The City of Delight - Page 137/174

Though the place held a great number of refugees, the footstep of the

Maccabee wakened resounding emptiness. At the threshold he slackened

his step and looked with pathetic anxiety at whatever light on

Laodice's face would show her opinion of her refuge. But the uncertain

torch revealed nothing and he led her in and across to a solitary

place where rugs from some looted house had been folded up for a

pallet and spread about for carpets. She sat down and awaited his

speech.

He motioned to the spacious barrenness about him.

"Canst thou content thyself in this place?" he asked, hesitating.

She nodded, but feeling that her reply had not shown all that words

might, she lifted her face that he might see therein that which she

could not trust her lips to say.

It was her undoing. Her weakness overwhelmed her and burying her face

in the folds of her mantle, she wept.

After a dismayed silence, he bent over her and said with a quiver of

distress in his voice: "I--I have work, here, to do, but I shall take thee out of the city

for better refuge--"

That she should seem to be grieving over the nature of the shelter

given her, stirred her deeply. She half rose and with the light

shining on her face, filled with gratitude in spite of her tears, took

his hand in both of hers and pressed it with pathetic insistence.

He understood her.

He laid a hand unsteady with its tremor of delight and young eagerness

upon the vitta and it slipped off her hair. As it dropped, the subtle

warm fragrance of the heavy locks, now braided in maidenly style,

reached him; the liveliness of her relaxed young figure communicated

itself to him without his touch; all the invitation of her

helplessness swept him to the very edge of abandoning his restraint.

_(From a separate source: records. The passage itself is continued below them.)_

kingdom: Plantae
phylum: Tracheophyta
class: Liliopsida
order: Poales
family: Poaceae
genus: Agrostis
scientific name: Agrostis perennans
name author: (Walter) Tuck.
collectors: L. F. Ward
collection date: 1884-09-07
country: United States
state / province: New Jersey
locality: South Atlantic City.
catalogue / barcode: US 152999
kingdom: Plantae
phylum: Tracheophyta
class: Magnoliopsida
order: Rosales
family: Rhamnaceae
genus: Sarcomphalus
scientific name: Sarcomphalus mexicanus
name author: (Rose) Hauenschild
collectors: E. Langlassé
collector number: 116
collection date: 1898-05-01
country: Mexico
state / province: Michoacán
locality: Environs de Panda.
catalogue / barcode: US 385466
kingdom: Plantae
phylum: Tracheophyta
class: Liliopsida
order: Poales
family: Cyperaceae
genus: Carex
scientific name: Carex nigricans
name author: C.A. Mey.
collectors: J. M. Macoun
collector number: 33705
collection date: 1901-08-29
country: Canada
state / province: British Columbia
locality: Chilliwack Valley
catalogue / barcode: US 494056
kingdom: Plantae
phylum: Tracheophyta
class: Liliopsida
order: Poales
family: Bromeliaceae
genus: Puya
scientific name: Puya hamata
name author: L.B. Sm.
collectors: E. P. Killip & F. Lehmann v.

On his dark face a transformation occurred. All the hardness, even his

years and his experience vanished from him and a soft recovering flush

faintly colored his cheeks. In that sudden bloom of beauty in his face

was stamped a realization of the far progress of his triumph. She was

in his house and dependent on him, within the very reach of his arms.

When she looked up at him again, she read all this in his face, and

instantly there returned to her, with warning intensity, the fear of

her love of him. The last obstacle but her own conscience that stood

between her and his perfect supremacy over her life had suddenly been

swept away.

She started away from him, and put up her hands to ward off his touch.

"If you do that," she said in a tone sharp with distress, "it is sin

and I shall be cursed! I shall have to go back to him!"